The Neo Geo was host to a few Puzzle Bobble duels immediately after arrival. The Mr. Do and Keno are a bit less turnkey. The Mr. Do had a burnt fuse in the power supply and after replacement powers up with an unholy racket from the cranked sound control and tortured old marquee ballast. No video, though I can see glow from the monitor neck, and the game coins up and makes happy noises so I think I scored nicely.

I discovered an interesting thing about the Mr. Do while checking it out. It’s housed in an old Game Plan Inc. cabinet, and the art on the front and sides says it was originally a game called Megatack [1]. It seems to be a bit of a rarity these days, one of only a handful of video games produced by the short lived company. Nothing except the cabinet and art are left of the original game, and with the amount of water damage I don’t think a restoration would be feasible even if it were originally something magnitudes more desirable.

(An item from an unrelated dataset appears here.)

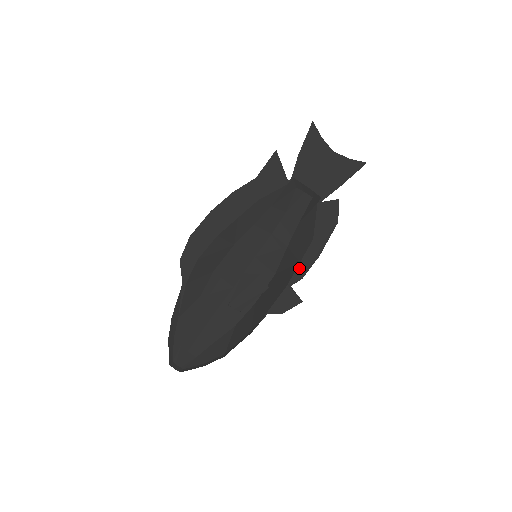
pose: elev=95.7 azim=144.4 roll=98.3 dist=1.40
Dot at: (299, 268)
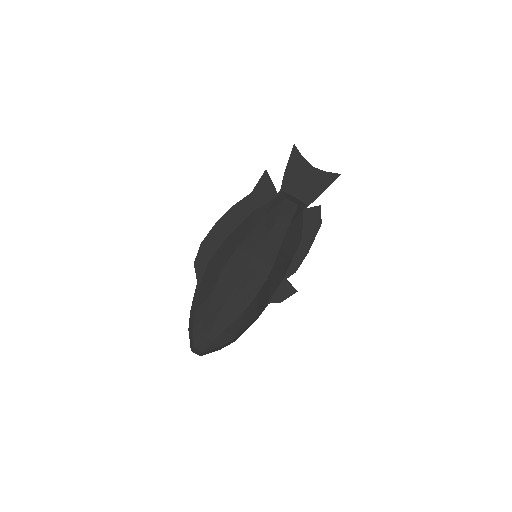
Dot at: (292, 264)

The Keno machine is an old IGT game, I probably never would have picked it up if it wasn’t so damn cheap and easy to acquire at the same time. It’s actually pretty solid, and I was able to power it up though like Mr. Do it has no video at the moment. Unless I discover an underground contingent of vintage Keno enthusiasts I think this one is going to donate some square buttons to my bartop trivia machine in AK, and then be gutted and converted to a JAMMA harness or a MAME setup and become something a little more suited to its environs.

1: Solarfox has a good write up with pics of this game here!